I’ll admit it: I am not a fan of J.R.R. Tolkien’s The Lord of the Rings series. But, most teenagers are and The Lord of the Rings trilogy serves as Young Adult fiction for teenagers all over the world, including for Russian teens.
Kirill Yeskov, a Russian writer/paleontologist/biologist, published a reimagining of The Lord of the Rings, titled The Last Ringbearer (1999), which tells the tale from Mordor’s point of view. Yisroel Markov has translated The Last Ringbearer into English and it is available for download here.
The novel still has some rough edges — most notably, a confused switching back and forth between past and present tense in the early chapters — and some readers may be put off by Yeskov’s (classically Russian) habit of dropping info-dumps of military and political history into the narrative here and there. For the most part, though, “The Last Ringbearer” is a well-written, energetic adventure yarn that offers an intriguing gloss on what some critics have described as the overly simplistic morality of Tolkien’s masterpiece.

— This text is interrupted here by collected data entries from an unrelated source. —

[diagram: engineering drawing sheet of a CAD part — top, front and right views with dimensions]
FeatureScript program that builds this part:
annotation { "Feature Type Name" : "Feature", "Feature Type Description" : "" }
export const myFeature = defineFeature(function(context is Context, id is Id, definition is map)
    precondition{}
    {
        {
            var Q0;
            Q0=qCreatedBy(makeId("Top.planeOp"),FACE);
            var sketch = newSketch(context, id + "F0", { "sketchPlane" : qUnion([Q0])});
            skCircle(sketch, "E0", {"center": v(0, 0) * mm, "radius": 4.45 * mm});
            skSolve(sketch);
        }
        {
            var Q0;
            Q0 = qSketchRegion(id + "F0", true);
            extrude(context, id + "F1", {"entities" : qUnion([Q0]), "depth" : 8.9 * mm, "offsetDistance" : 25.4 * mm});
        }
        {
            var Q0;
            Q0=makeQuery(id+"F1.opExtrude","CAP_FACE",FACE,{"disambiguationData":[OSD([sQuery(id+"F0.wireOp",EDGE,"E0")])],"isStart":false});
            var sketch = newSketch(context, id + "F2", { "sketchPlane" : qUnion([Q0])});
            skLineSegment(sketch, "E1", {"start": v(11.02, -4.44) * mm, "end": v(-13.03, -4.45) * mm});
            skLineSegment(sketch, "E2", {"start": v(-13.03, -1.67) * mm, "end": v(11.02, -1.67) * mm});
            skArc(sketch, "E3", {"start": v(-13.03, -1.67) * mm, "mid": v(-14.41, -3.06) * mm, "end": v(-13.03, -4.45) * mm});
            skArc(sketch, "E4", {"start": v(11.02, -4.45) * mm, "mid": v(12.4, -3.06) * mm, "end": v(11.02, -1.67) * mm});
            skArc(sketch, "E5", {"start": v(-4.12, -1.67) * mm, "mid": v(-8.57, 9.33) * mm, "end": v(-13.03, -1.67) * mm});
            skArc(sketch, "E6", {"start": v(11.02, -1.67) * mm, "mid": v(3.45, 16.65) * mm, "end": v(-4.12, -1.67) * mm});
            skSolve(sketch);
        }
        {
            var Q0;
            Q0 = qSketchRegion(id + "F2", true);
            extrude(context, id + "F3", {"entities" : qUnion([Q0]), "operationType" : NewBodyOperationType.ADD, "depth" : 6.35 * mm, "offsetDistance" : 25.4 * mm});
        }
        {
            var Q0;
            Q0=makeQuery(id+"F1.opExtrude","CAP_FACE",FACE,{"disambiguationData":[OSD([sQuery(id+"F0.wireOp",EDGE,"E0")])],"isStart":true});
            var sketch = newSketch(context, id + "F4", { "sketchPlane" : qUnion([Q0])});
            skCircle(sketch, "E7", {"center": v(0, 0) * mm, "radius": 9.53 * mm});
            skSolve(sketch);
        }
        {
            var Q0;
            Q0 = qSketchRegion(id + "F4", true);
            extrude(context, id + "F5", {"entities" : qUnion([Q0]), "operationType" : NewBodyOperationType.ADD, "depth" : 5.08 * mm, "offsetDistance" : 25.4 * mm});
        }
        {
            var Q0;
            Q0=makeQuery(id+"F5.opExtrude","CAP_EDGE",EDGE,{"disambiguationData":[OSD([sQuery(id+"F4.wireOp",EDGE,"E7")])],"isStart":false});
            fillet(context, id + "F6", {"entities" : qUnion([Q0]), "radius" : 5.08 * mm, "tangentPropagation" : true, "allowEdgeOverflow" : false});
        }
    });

Salon has also published Yeskov’s essay on The Last Ringbearer and The Lord of the Rings, an essay well worth reading for Yeskov’s views on Tolkien’s trilogy and because Yeskov explains why and how he retold Tolkien’s tale. Yeskov writes,
The Last Ring-bearer” was written for a very specific audience, too – it’s just another “fairy tale for junior scientists” of which I am one. It is meant for skeptics and agnostics brought up on Hemingway and brothers Strugatzky, for whom Tolkien is only a charming, albeit slightly tedious, writer of children’s books. Those were the people who got the biggest kick out of the novel; theirs were the reviews that used the expression “sleepless night,” dear to any writer’s heart, most often.